HIZLI BİR GELİŞİM VAR
SMR teknolojisi dünya genelinde hızla ilerlemekte. ABD, 2030 yılına kadar 10'dan fazla SMR kurulumu gerçekleştirmeyi planlıyor. Kanada, 2035 yılına kadar 300 megavat kapasiteli ilk SMR projesini devreye almayı hedeflıyor. Güney Kore, yerli SMR tasarımı olan SMART'ı geliştirmekle birlikte, ihraç etmeyi planlamakta. Fransa'da ise SMR Ar-Ge çalışmaları hız kazandı. ABD, Kanada, Güney Kore ve Fransa bu alanda öncü yatırımlar yaparken, Türkiye’nin de yasal düzenlemeyle bu sürece erken katılımı, uluslararası rekabet gücünü artıracak önemli bir adım olarak değerlendiriliyor.
ÜÇ AŞAMALI PLAN
Türkiye'nin, kısa vadede kanun teklifini yasalaştırmayı ve yatırım modelini netleştirmeyi, ilk özel sektör-kamu iş birliği ile SMR projelerinin fizibilite çalışmalarını başlatmayı, teknoloji transferi ve uluslararası ortaklıkları imzalamayı, yerli sanayi için ilk tedarik zincirinin kurulmasını planladığı bildirilmektedir.
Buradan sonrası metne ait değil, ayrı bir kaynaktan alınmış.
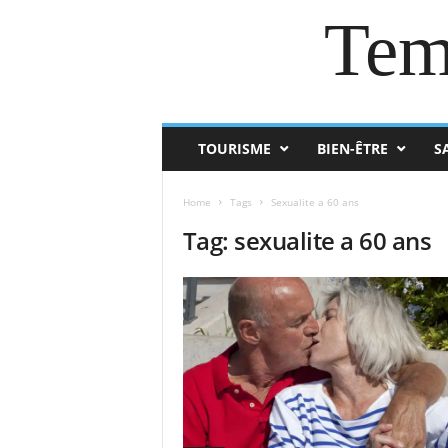
Tem
TOURISME
BIEN-ÊTRE
S
Home
Tags
Sexualite a 60 ans
Tag: sexualite a 60 ans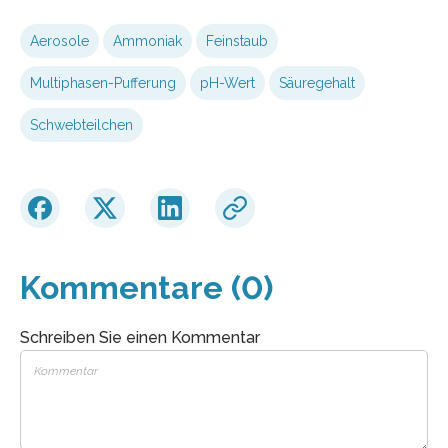
Aerosole
Ammoniak
Feinstaub
Multiphasen-Pufferung
pH-Wert
Säuregehalt
Schwebteilchen
Kommentare (0)
Schreiben Sie einen Kommentar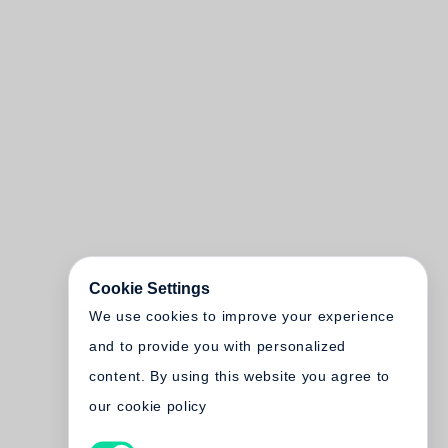
Cookie Settings
We use cookies to improve your experience
and to provide you with personalized
content. By using this website you agree to
our cookie policy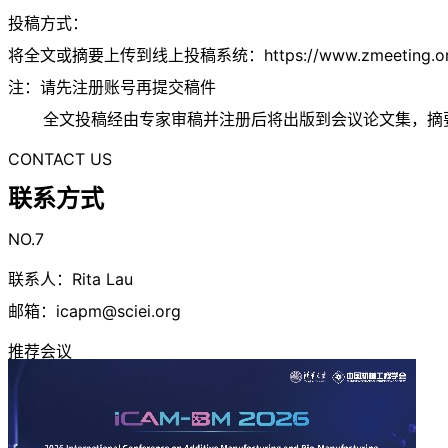
投稿方式：
将全文或摘要上传到线上投稿系统：https://www.zmeeting.org/s
注：请先注册账号再提交稿件
全文投稿经由专家审稿并注册后将出版到会议论文集，摘
CONTACT US
联系方式
NO.7
联系人：Rita Lau
邮箱：
icapm@sciei.org
推荐会议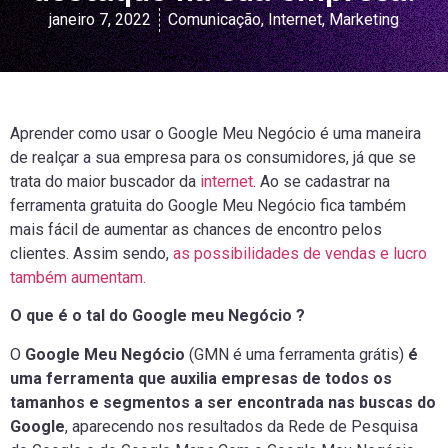
janeiro 7, 2022
Comunicação
,
Internet
,
Marketing
Aprender como usar o Google Meu Negócio é uma maneira
de realçar a sua empresa para os consumidores, já que se
trata do maior buscador da
internet
. Ao se cadastrar na
ferramenta gratuita do Google Meu Negócio fica também
mais fácil de aumentar as chances de encontro pelos
clientes. Assim sendo,
as possibilidades de vendas e lucro
também aumentam.
O que é o tal do Google meu Negócio ?
O
Google Meu Negócio
(GMN é uma ferramenta grátis)
é
uma ferramenta que auxilia empresas de todos os
tamanhos e segmentos a ser encontrada nas buscas do
Google
, aparecendo nos resultados da Rede de Pesquisa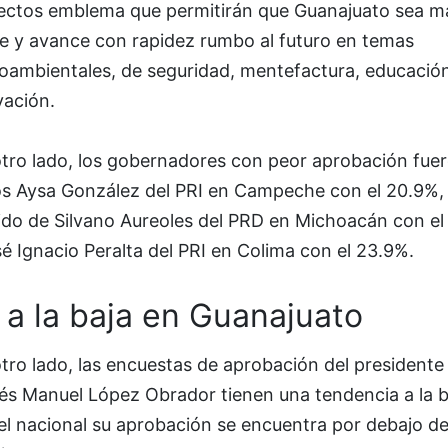
ectos emblema que permitirán que Guanajuato sea m
te y avance con rapidez rumbo al futuro en temas
oambientales, de seguridad, mentefactura, educació
vación.
otro lado, los gobernadores con peor aprobación fue
os Aysa González del PRI en Campeche con el 20.9%,
ido de Silvano Aureoles del PRD en Michoacán con el
é Ignacio Peralta del PRI en Colima con el 23.9%.
a la baja en Guanajuato
tro lado, las encuestas de aprobación del presidente
és Manuel López Obrador tienen una tendencia a la b
el nacional su aprobación se encuentra por debajo de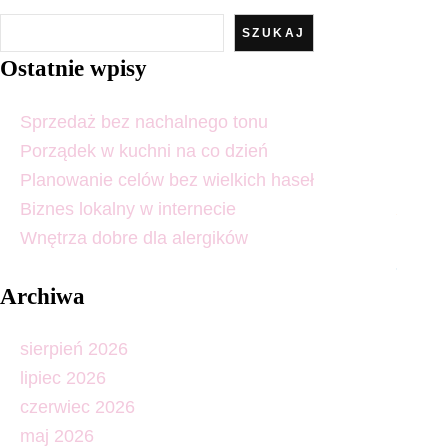
SZUKAJ
Ostatnie wpisy
Sprzedaż bez nachalnego tonu
Porządek w kuchni na co dzień
Planowanie celów bez wielkich haseł
Biznes lokalny w internecie
Wnętrza dobre dla alergików
Archiwa
sierpień 2026
lipiec 2026
czerwiec 2026
maj 2026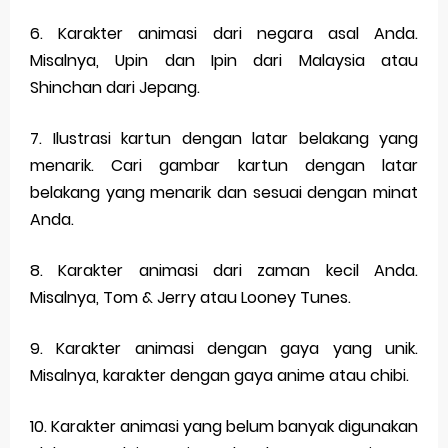
6. Karakter animasi dari negara asal Anda.
Misalnya, Upin dan Ipin dari Malaysia atau
Shinchan dari Jepang.
7. Ilustrasi kartun dengan latar belakang yang
menarik. Cari gambar kartun dengan latar
belakang yang menarik dan sesuai dengan minat
Anda.
8. Karakter animasi dari zaman kecil Anda.
Misalnya, Tom & Jerry atau Looney Tunes.
9. Karakter animasi dengan gaya yang unik.
Misalnya, karakter dengan gaya anime atau chibi.
10. Karakter animasi yang belum banyak digunakan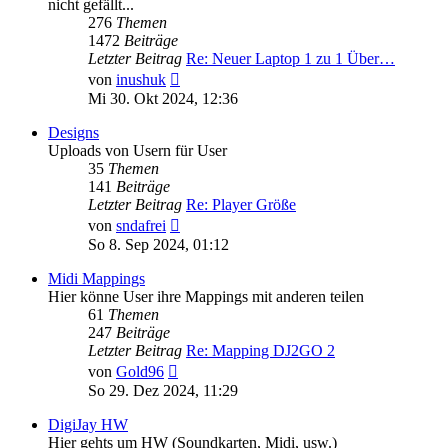
nicht gefällt...
276
Themen
1472
Beiträge
Letzter Beitrag
Re: Neuer Laptop 1 zu 1 Über…
Neuester
von
inushuk
Beitrag
Mi 30. Okt 2024, 12:36
Designs
Uploads von Usern für User
35
Themen
141
Beiträge
Letzter Beitrag
Re: Player Größe
Neuester
von
sndafrei
Beitrag
So 8. Sep 2024, 01:12
Midi Mappings
Hier könne User ihre Mappings mit anderen teilen
61
Themen
247
Beiträge
Letzter Beitrag
Re: Mapping DJ2GO 2
Neuester
von
Gold96
Beitrag
So 29. Dez 2024, 11:29
DigiJay HW
Hier gehts um HW (Soundkarten, Midi, usw.)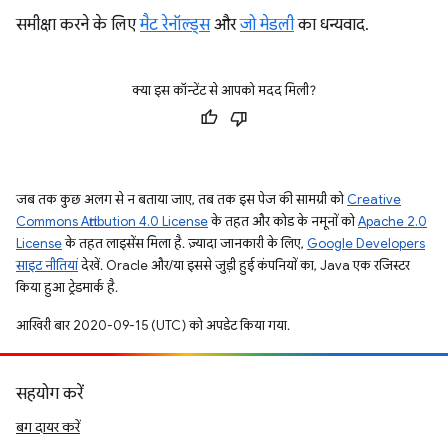
समीक्षा करने के लिए
मैट रेनॉल्ड्स
और
जो मेडली
का धन्यवाद.
क्या इस कॉन्टेंट से आपको मदद मिली?
जब तक कुछ अलग से न बताया जाए, तब तक इस पेज की सामग्री को
Creative
Commons Attribution 4.0 License
के तहत और कोड के नमूनों को
Apache 2.0
License
के तहत लाइसेंस मिला है. ज़्यादा जानकारी के लिए,
Google Developers
साइट नीतियां
देखें. Oracle और/या इससे जुड़ी हुई कंपनियों का, Java एक रजिस्टर
किया हुआ ट्रेडमार्क है.
आखिरी बार 2020-09-15 (UTC) को अपडेट किया गया.
सहयोग करें
बग दायर करें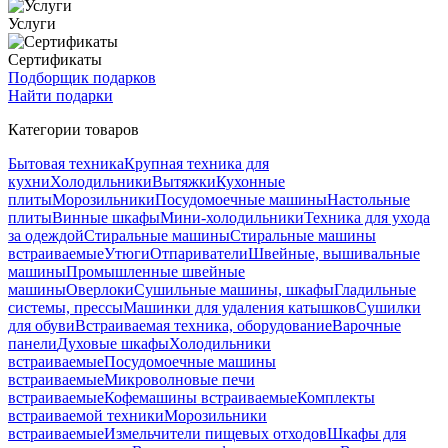
Услуги
Сертификаты
Подборщик подарков
Найти подарки
Категории товаров
Бытовая техника
Крупная техника для
кухни
Холодильники
Вытяжки
Кухонные
плиты
Морозильники
Посудомоечные машины
Настольные
плиты
Винные шкафы
Мини-холодильники
Техника для ухода
за одеждой
Стиральные машины
Стиральные машины
встраиваемые
Утюги
Отпариватели
Швейные, вышивальные
машины
Промышленные швейные
машины
Оверлоки
Сушильные машины, шкафы
Гладильные
системы, прессы
Машинки для удаления катышков
Сушилки
для обуви
Встраиваемая техника, оборудование
Варочные
панели
Духовые шкафы
Холодильники
встраиваемые
Посудомоечные машины
встраиваемые
Микроволновые печи
встраиваемые
Кофемашины встраиваемые
Комплекты
встраиваемой техники
Морозильники
встраиваемые
Измельчители пищевых отходов
Шкафы для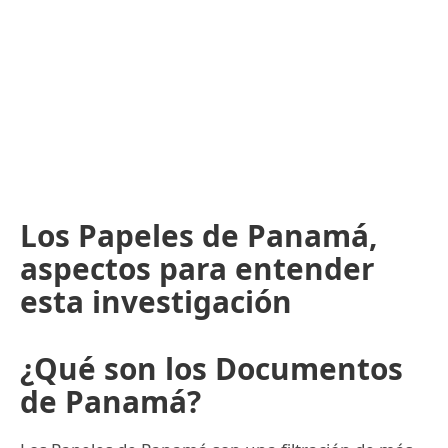
Los Papeles de Panamá,
aspectos para entender
esta investigación
¿Qué son los Documentos
de Panamá?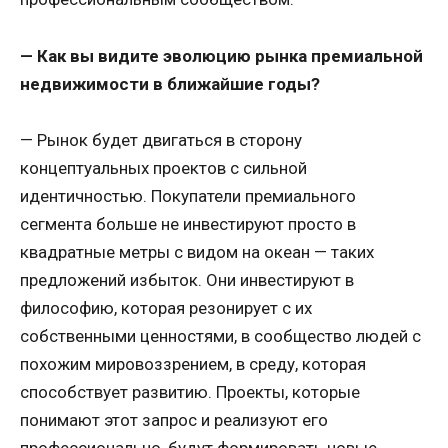
— Как вы видите эволюцию рынка премиальной
недвижимости в ближайшие годы?
— Рынок будет двигаться в сторону
концептуальных проектов с сильной
идентичностью. Покупатели премиального
сегмента больше не инвестируют просто в
квадратные метры с видом на океан — таких
предложений избыток. Они инвестируют в
философию, которая резонирует с их
собственными ценностями, в сообщество людей с
похожим мировоззрением, в среду, которая
способствует развитию. Проекты, которые
понимают этот запрос и реализуют его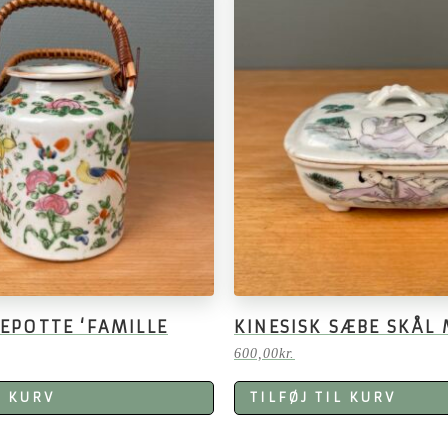
TEPOTTE ‘FAMILLE
KINESISK SÆBE SKÅL
600,00
kr.
L KURV
TILFØJ TIL KURV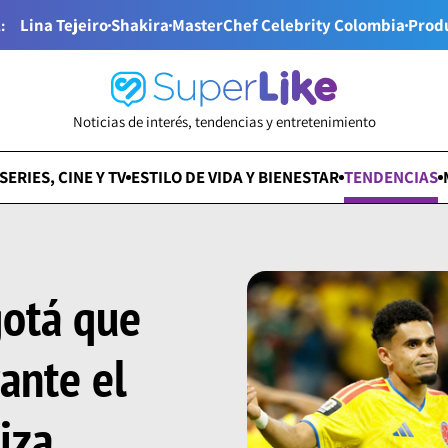
Lina Tejeiro
Shakira
MasterChef Celebrity Colombia
Prod
:
Noticias de interés, tendencias y entretenimiento
SERIES, CINE Y TV
ESTILO DE VIDA Y BIENESTAR
TENDENCIAS
gotá que
rante el
iza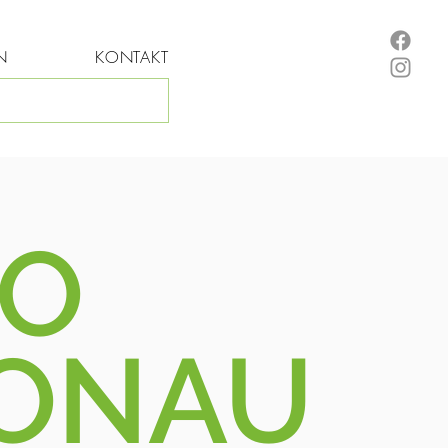
N
KONTAKT
IO
ONAU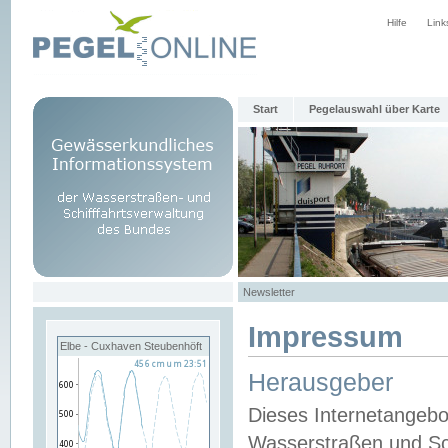
Hilfe
Link
Start
Pegelauswahl über Karte
Newsletter
Impressum
Elbe - Cuxhaven Steubenhöft
Herausgeber
Dieses Internetangebo
Wasserstraßen und Sch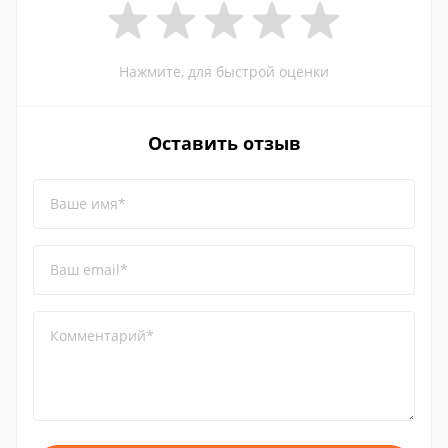
Нажмите, для быстрой оценки
Оставить отзыв
Ваше имя*
Ваш email*
Комментарий*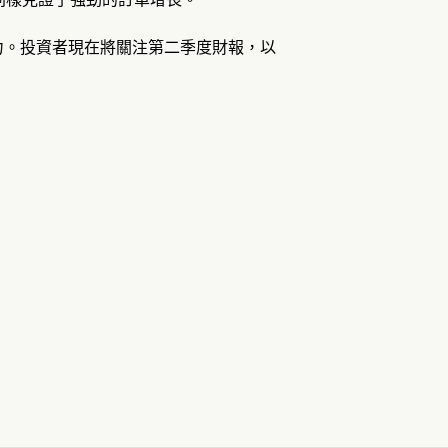
力。投資者現在將關注第二季度財報，以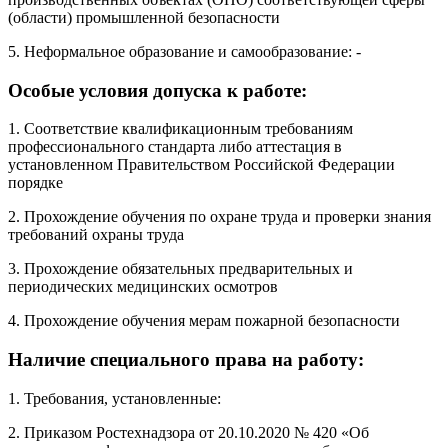
(области) промышленной безопасности
5. Неформальное образование и самообразование: -
Особые условия допуска к работе:
1. Соответствие квалификационным требованиям
профессионального стандарта либо аттестация в
установленном Правительством Российской Федерации
порядке
2. Прохождение обучения по охране труда и проверки знания
требований охраны труда
3. Прохождение обязательных предварительных и
периодических медицинских осмотров
4. Прохождение обучения мерам пожарной безопасности
Наличие специального права на работу:
1. Требования, установленные:
2. Приказом Ростехнадзора от 20.10.2020 № 420 «Об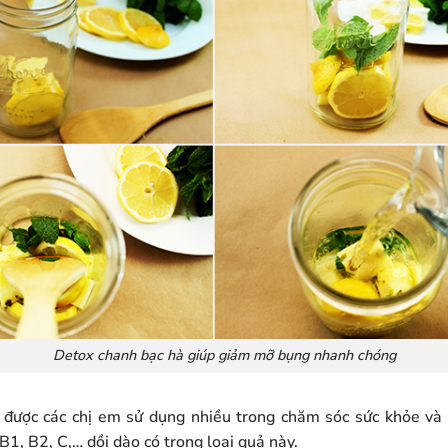
Detox chanh bạc hà giúp giảm mỡ bụng nhanh chóng
, được các chị em sử dụng nhiều trong chăm sóc sức khỏe và
B1, B2, C,… dồi dào có trong loại quả này.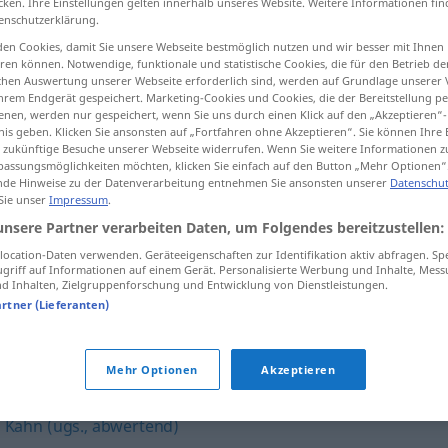
cken. Ihre Einstellungen gelten innerhalb unseres Website. Weitere Informationen fin
enschutzerklärung.
en Cookies, damit Sie unsere Webseite bestmöglich nutzen und wir besser mit Ihnen
en können. Notwendige, funktionale und statistische Cookies, die für den Betrieb d
ischen Auswertung unserer Webseite erforderlich sind, werden auf Grundlage unserer
tippen)
hrem Endgerät gespeichert. Marketing-Cookies und Cookies, die der Bereitstellung per
nen, werden nur gespeichert, wenn Sie uns durch einen Klick auf den „Akzeptieren“-
nis geben. Klicken Sie ansonsten auf „Fortfahren ohne Akzeptieren“. Sie können Ihre 
ür zukünftige Besuche unserer Webseite widerrufen. Wenn Sie weitere Informationen 
assungsmöglichkeiten möchten, klicken Sie einfach auf den Button „Mehr Optionen“
de Hinweise zu der Datenverarbeitung entnehmen Sie ansonsten unserer
Datenschut
 Sie unser
Impressum
.
Kutter
SCHIFF
unsere Partner verarbeiten Daten, um Folgendes bereitzustellen:
ocation-Daten verwenden. Geräteeigenschaften zur Identifikation aktiv abfragen. Sp
griff auf Informationen auf einem Gerät. Personalisierte Werbung und Inhalte, Mes
Kutter
(≈ Fischkutter)
 Inhalten, Zielgruppenforschung und Entwicklung von Dienstleistungen.
artner (Lieferanten)
Mehr Optionen
Akzeptieren
,
Kahn (ugs., abwertend)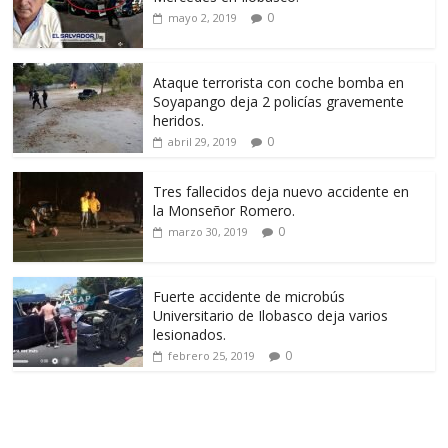
0
mayo 2, 2019
Ataque terrorista con coche bomba en
Soyapango deja 2 policías gravemente
heridos.
0
abril 29, 2019
Tres fallecidos deja nuevo accidente en
la Monseñor Romero.
0
marzo 30, 2019
Fuerte accidente de microbús
Universitario de Ilobasco deja varios
lesionados.
0
febrero 25, 2019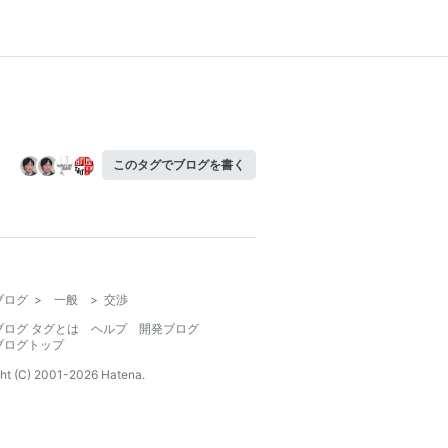
このタグでブログを書く
ブログ
>
一般
>
交渉
ブログ タグとは
ヘルプ
開発ブログ
ブログトップ
ht (C) 2001-
2026
Hatena.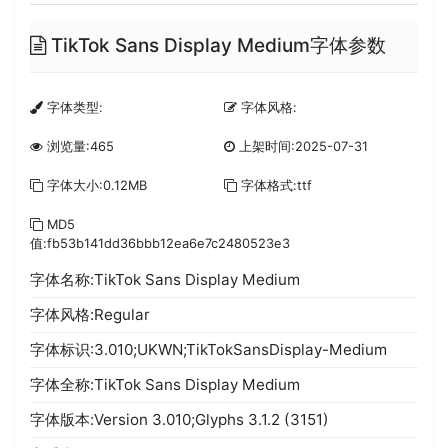
TikTok Sans Display Medium字体参数
字体类型:
字体风格:
浏览量:465
上架时间:2025-07-31
字体大小:0.12MB
字体格式:ttf
MD5
值:fb53b141dd36bbb12ea6e7c2480523e3
字体名称:TikTok Sans Display Medium
字体风格:Regular
字体标识:3.010;UKWN;TikTokSansDisplay-Medium
字体全称:TikTok Sans Display Medium
字体版本:Version 3.010;Glyphs 3.1.2 (3151)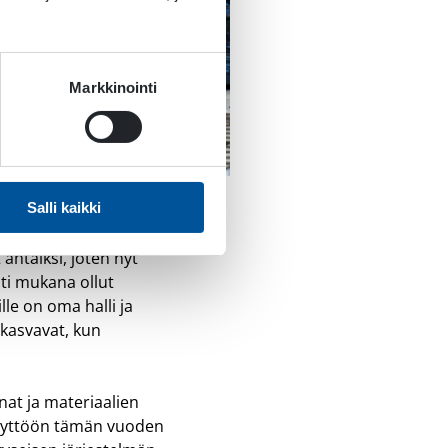
Markkinointi
Salli kaikki
ahtaiksi, joten nyt
ti mukana ollut
le on oma halli ja
 kasvavat, kun
nat ja materiaalien
 käyttöön tämän vuoden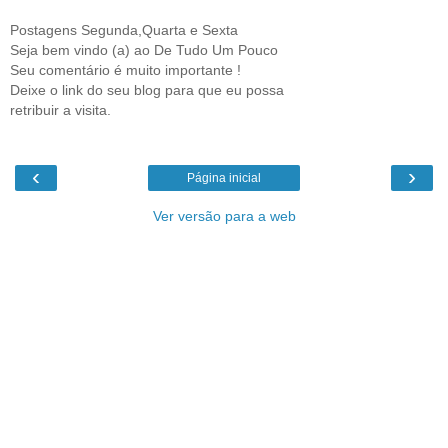
Postagens Segunda,Quarta e Sexta
Seja bem vindo (a) ao De Tudo Um Pouco
Seu comentário é muito importante !
Deixe o link do seu blog para que eu possa
retribuir a visita.
‹
›
Página inicial
Ver versão para a web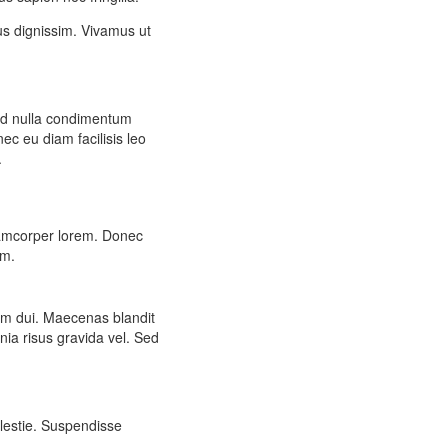
bus dignissim. Vivamus ut
sed nulla condimentum
c eu diam facilisis leo
.
lamcorper lorem. Donec
um.
ulum dui. Maecenas blandit
nia risus gravida vel. Sed
olestie. Suspendisse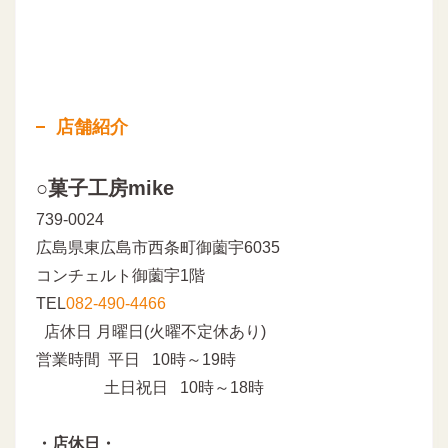
店舗紹介
○菓子工房mike
739-0024
広島県東広島市西条町御薗宇6035
コンチェルト御薗宇1階
TEL
082-490-4466
店休日 月曜日(火曜不定休あり)
営業時間 平日 10時～19時
土日祝日 10時～18時
・店休日・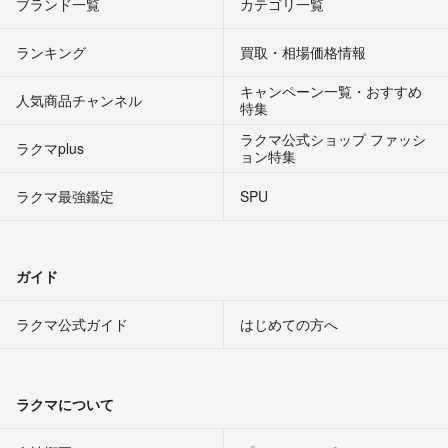
ブランド一覧
カテゴリ一覧
ランキング
買取・相場価格情報
キャンペーン一覧・おすすめ
人気商品チャンネル
特集
ラクマ公式ショップ ファッシ
ラクマplus
ョン特集
ラクマ最強鑑定
SPU
ガイド
ラクマ公式ガイド
はじめての方へ
ラクマについて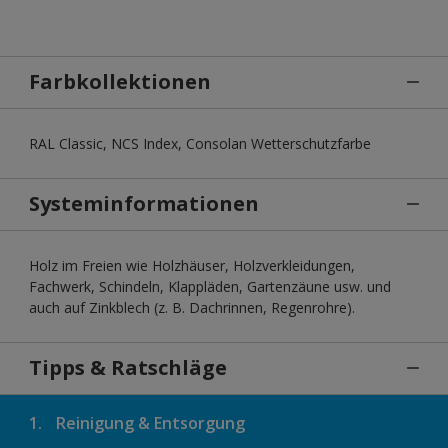
Farbkollektionen
RAL Classic, NCS Index, Consolan Wetterschutzfarbe
Systeminformationen
Holz im Freien wie Holzhäuser, Holzverkleidungen,
Fachwerk, Schindeln, Klappläden, Gartenzäune usw. und
auch auf Zinkblech (z. B. Dachrinnen, Regenrohre).
Tipps & Ratschläge
1.
Reinigung & Entsorgung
Orta vadede, ilk SMR ünitelerinin devreye alınması, özellikle sanayi bölgeleri, maden işletmeleri ve yoğun enerji tüketen fabrikalar gibi alanlarda SMR'nin rolünün artırılması, yerli sanayi katkısının yüzde 40-50 seviyelerine çıkarılması ile bölge ülkelerine SMR teknolojisi ihraç etme potansiyelinin başlaması hedefleniyor. Uzun vadede ise 5 bin MW’lık SMR kapasitesinin büyük ölçüde tamamlanması, 2053 Net Sıfır Karbon vizyonuna nükleerin doğrudan katkı sağlaması, yerli SMR tasarımlarının geliştirilip ihracata yönelik bir ülke konumuna gelinmesi amaçlanıyor.
ENERJİ DÖNÜŞÜMÜNDE STRATEJİK ADIM
Türkiye, rüzgâr enerji alanında 14 bin megavat, güneş enerjisinde ise 26 bin megavat kurulu güç kapasitesine ulaşmış durumda. Yeni düzenlemeyle nükleer enerjiye özel sektör katılımının sağlanması, enerji arz güvenliği, çeşitlilik ve sürdürülebilirlik hedeflerine önemli katkılar sunacak.